Extract every line in each of the entries, from kingdom down to common name where one is given. Copy each line word for word.

--- start Records for processing ---

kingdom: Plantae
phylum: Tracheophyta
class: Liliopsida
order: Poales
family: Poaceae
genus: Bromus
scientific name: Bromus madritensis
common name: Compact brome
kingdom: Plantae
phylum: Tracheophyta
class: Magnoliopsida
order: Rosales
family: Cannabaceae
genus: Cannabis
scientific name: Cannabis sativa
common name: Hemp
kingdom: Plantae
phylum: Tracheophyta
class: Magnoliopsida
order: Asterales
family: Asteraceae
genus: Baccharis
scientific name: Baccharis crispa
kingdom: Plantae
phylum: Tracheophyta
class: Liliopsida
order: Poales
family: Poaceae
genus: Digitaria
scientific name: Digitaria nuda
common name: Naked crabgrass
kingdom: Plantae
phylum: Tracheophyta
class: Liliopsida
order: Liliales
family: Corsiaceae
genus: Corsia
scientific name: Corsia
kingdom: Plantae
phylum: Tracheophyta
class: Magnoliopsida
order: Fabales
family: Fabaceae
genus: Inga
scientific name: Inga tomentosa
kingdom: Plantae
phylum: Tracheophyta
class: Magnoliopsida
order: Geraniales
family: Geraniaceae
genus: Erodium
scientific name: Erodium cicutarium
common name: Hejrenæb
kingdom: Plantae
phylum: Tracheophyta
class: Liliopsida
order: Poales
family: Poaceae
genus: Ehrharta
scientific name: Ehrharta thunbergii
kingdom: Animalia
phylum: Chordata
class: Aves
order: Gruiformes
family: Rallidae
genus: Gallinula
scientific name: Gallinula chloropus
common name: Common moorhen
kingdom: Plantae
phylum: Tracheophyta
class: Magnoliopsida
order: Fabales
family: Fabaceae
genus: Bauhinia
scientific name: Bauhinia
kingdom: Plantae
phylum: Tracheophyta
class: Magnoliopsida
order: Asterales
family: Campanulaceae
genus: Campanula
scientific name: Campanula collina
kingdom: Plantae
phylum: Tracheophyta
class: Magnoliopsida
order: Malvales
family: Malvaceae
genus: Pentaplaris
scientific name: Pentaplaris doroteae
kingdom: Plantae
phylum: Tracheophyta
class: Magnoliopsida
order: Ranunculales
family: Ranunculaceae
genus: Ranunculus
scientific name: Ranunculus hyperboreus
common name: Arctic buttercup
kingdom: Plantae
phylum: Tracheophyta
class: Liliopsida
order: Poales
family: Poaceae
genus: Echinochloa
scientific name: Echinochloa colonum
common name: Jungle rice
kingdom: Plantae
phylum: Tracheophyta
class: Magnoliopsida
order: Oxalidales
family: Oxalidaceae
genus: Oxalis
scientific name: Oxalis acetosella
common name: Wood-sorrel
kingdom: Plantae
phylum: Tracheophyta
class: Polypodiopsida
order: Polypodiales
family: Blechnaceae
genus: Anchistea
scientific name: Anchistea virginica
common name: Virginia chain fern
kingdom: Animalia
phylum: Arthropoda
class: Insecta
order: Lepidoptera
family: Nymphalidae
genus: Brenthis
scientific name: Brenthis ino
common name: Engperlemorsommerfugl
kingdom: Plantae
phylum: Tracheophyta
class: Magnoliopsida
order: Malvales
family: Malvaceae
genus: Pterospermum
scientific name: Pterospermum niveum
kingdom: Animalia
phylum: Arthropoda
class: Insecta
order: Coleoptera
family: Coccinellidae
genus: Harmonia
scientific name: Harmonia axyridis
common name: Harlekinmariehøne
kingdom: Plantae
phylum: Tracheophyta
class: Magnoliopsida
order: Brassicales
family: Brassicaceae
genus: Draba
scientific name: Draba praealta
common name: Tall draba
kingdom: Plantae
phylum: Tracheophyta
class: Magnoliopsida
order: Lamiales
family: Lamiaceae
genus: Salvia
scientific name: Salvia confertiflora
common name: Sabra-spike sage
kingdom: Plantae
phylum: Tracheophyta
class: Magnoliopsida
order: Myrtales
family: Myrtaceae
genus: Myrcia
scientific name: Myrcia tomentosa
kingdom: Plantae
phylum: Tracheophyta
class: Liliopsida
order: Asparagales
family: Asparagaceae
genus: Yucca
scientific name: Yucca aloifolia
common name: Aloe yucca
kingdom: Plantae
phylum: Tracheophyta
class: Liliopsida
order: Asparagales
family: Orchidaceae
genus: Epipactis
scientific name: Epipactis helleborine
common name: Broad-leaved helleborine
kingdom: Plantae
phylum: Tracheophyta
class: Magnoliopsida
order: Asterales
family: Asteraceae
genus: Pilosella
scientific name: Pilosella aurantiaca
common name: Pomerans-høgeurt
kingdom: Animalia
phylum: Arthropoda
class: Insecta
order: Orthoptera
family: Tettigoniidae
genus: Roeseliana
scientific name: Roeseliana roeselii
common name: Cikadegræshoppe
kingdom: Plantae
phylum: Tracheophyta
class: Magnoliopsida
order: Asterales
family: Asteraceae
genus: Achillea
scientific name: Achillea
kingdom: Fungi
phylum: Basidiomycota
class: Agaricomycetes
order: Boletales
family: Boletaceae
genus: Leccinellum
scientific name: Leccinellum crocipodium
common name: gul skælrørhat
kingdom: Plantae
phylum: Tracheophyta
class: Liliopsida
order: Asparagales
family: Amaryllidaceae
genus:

--- end Records for processing ---

# Answer to this problem
kingdom: Plantae
phylum: Tracheophyta
class: Liliopsida
order: Poales
family: Poaceae
genus: Bromus
scientific name: Bromus madritensis
common name: Compact brome
kingdom: Plantae
phylum: Tracheophyta
class: Magnoliopsida
order: Rosales
family: Cannabaceae
genus: Cannabis
scientific name: Cannabis sativa
common name: Hemp
kingdom: Plantae
phylum: Tracheophyta
class: Magnoliopsida
order: Asterales
family: Asteraceae
genus: Baccharis
scientific name: Baccharis crispa
kingdom: Plantae
phylum: Tracheophyta
class: Liliopsida
order: Poales
family: Poaceae
genus: Digitaria
scientific name: Digitaria nuda
common name: Naked crabgrass
kingdom: Plantae
phylum: Tracheophyta
class: Liliopsida
order: Liliales
family: Corsiaceae
genus: Corsia
scientific name: Corsia
kingdom: Plantae
phylum: Tracheophyta
class: Magnoliopsida
order: Fabales
family: Fabaceae
genus: Inga
scientific name: Inga tomentosa
kingdom: Plantae
phylum: Tracheophyta
class: Magnoliopsida
order: Geraniales
family: Geraniaceae
genus: Erodium
scientific name: Erodium cicutarium
common name: Hejrenæb
kingdom: Plantae
phylum: Tracheophyta
class: Liliopsida
order: Poales
family: Poaceae
genus: Ehrharta
scientific name: Ehrharta thunbergii
kingdom: Animalia
phylum: Chordata
class: Aves
order: Gruiformes
family: Rallidae
genus: Gallinula
scientific name: Gallinula chloropus
common name: Common moorhen
kingdom: Plantae
phylum: Tracheophyta
class: Magnoliopsida
order: Fabales
family: Fabaceae
genus: Bauhinia
scientific name: Bauhinia
kingdom: Plantae
phylum: Tracheophyta
class: Magnoliopsida
order: Asterales
family: Campanulaceae
genus: Campanula
scientific name: Campanula collina
kingdom: Plantae
phylum: Tracheophyta
class: Magnoliopsida
order: Malvales
family: Malvaceae
genus: Pentaplaris
scientific name: Pentaplaris doroteae
kingdom: Plantae
phylum: Tracheophyta
class: Magnoliopsida
order: Ranunculales
family: Ranunculaceae
genus: Ranunculus
scientific name: Ranunculus hyperboreus
common name: Arctic buttercup
kingdom: Plantae
phylum: Tracheophyta
class: Liliopsida
order: Poales
family: Poaceae
genus: Echinochloa
scientific name: Echinochloa colonum
common name: Jungle rice
kingdom: Plantae
phylum: Tracheophyta
class: Magnoliopsida
order: Oxalidales
family: Oxalidaceae
genus: Oxalis
scientific name: Oxalis acetosella
common name: Wood-sorrel
kingdom: Plantae
phylum: Tracheophyta
class: Polypodiopsida
order: Polypodiales
family: Blechnaceae
genus: Anchistea
scientific name: Anchistea virginica
common name: Virginia chain fern
kingdom: Animalia
phylum: Arthropoda
class: Insecta
order: Lepidoptera
family: Nymphalidae
genus: Brenthis
scientific name: Brenthis ino
common name: Engperlemorsommerfugl
kingdom: Plantae
phylum: Tracheophyta
class: Magnoliopsida
order: Malvales
family: Malvaceae
genus: Pterospermum
scientific name: Pterospermum niveum
kingdom: Animalia
phylum: Arthropoda
class: Insecta
order: Coleoptera
family: Coccinellidae
genus: Harmonia
scientific name: Harmonia axyridis
common name: Harlekinmariehøne
kingdom: Plantae
phylum: Tracheophyta
class: Magnoliopsida
order: Brassicales
family: Brassicaceae
genus: Draba
scientific name: Draba praealta
common name: Tall draba
kingdom: Plantae
phylum: Tracheophyta
class: Magnoliopsida
order: Lamiales
family: Lamiaceae
genus: Salvia
scientific name: Salvia confertiflora
common name: Sabra-spike sage
kingdom: Plantae
phylum: Tracheophyta
class: Magnoliopsida
order: Myrtales
family: Myrtaceae
genus: Myrcia
scientific name: Myrcia tomentosa
kingdom: Plantae
phylum: Tracheophyta
class: Liliopsida
order: Asparagales
family: Asparagaceae
genus: Yucca
scientific name: Yucca aloifolia
common name: Aloe yucca
kingdom: Plantae
phylum: Tracheophyta
class: Liliopsida
order: Asparagales
family: Orchidaceae
genus: Epipactis
scientific name: Epipactis helleborine
common name: Broad-leaved helleborine
kingdom: Plantae
phylum: Tracheophyta
class: Magnoliopsida
order: Asterales
family: Asteraceae
genus: Pilosella
scientific name: Pilosella aurantiaca
common name: Pomerans-høgeurt
kingdom: Animalia
phylum: Arthropoda
class: Insecta
order: Orthoptera
family: Tettigoniidae
genus: Roeseliana
scientific name: Roeseliana roeselii
common name: Cikadegræshoppe
kingdom: Plantae
phylum: Tracheophyta
class: Magnoliopsida
order: Asterales
family: Asteraceae
genus: Achillea
scientific name: Achillea
kingdom: Fungi
phylum: Basidiomycota
class: Agaricomycetes
order: Boletales
family: Boletaceae
genus: Leccinellum
scientific name: Leccinellum crocipodium
common name: gul skælrørhat
kingdom: Plantae
phylum: Tracheophyta
class: Liliopsida
order: Asparagales
family: Amaryllidaceae
genus:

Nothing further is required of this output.